[EXTRACTED ENTRIES]

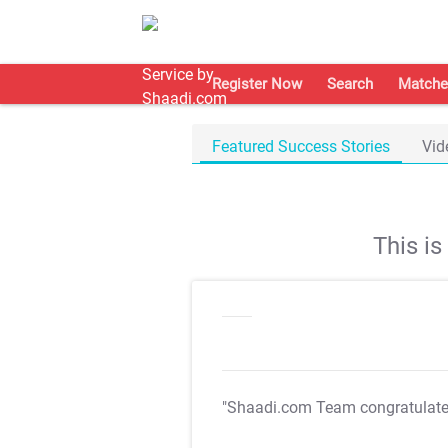
Register Now
Search
Matche
Featured Success Stories
Vid
This i
"Shaadi.com Team congratulat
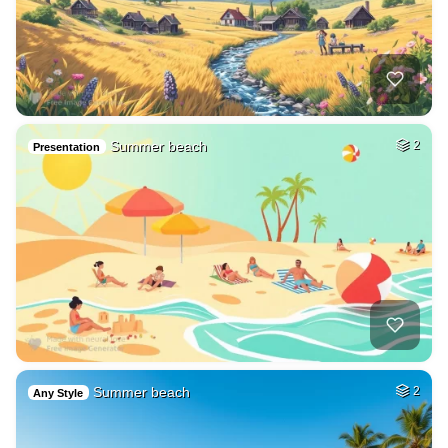
Summer beach
2
Presentation
Summer beach
2
Any Style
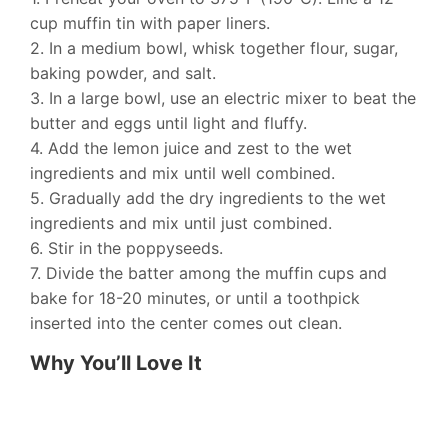
cup muffin tin with paper liners.
2. In a medium bowl, whisk together flour, sugar,
baking powder, and salt.
3. In a large bowl, use an electric mixer to beat the
butter and eggs until light and fluffy.
4. Add the lemon juice and zest to the wet
ingredients and mix until well combined.
5. Gradually add the dry ingredients to the wet
ingredients and mix until just combined.
6. Stir in the poppyseeds.
7. Divide the batter among the muffin cups and
bake for 18-20 minutes, or until a toothpick
inserted into the center comes out clean.
Why You’ll Love It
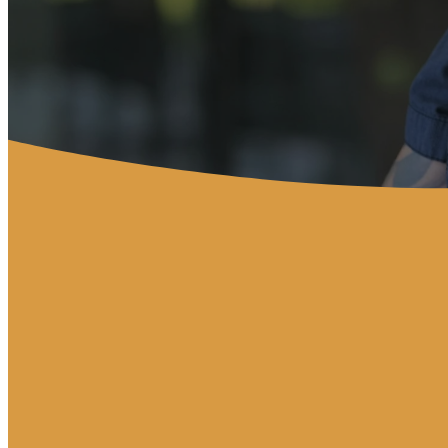
Service Times
Sunday Worship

[/EXTRACTED ENTRIES]

__TRY IT__:
Reproduce the text lines from all of the data above word for word, leaving out the pictures.

__ANSWER BELOW__:
Register Now
Search
Matche
Featured Success Stories
Vid
This i
"Shaadi.com Team congratulat
Summer beach
2
Presentation
Summer beach
2
Any Style
cup muffin tin with paper liners.
2. In a medium bowl, whisk together flour, sugar,
baking powder, and salt.
3. In a large bowl, use an electric mixer to beat the
butter and eggs until light and fluffy.
4. Add the lemon juice and zest to the wet
ingredients and mix until well combined.
5. Gradually add the dry ingredients to the wet
ingredients and mix until just combined.
6. Stir in the poppyseeds.
7. Divide the batter among the muffin cups and
bake for 18-20 minutes, or until a toothpick
inserted into the center comes out clean.
Why You’ll Love It
Service Times
Sunday Worship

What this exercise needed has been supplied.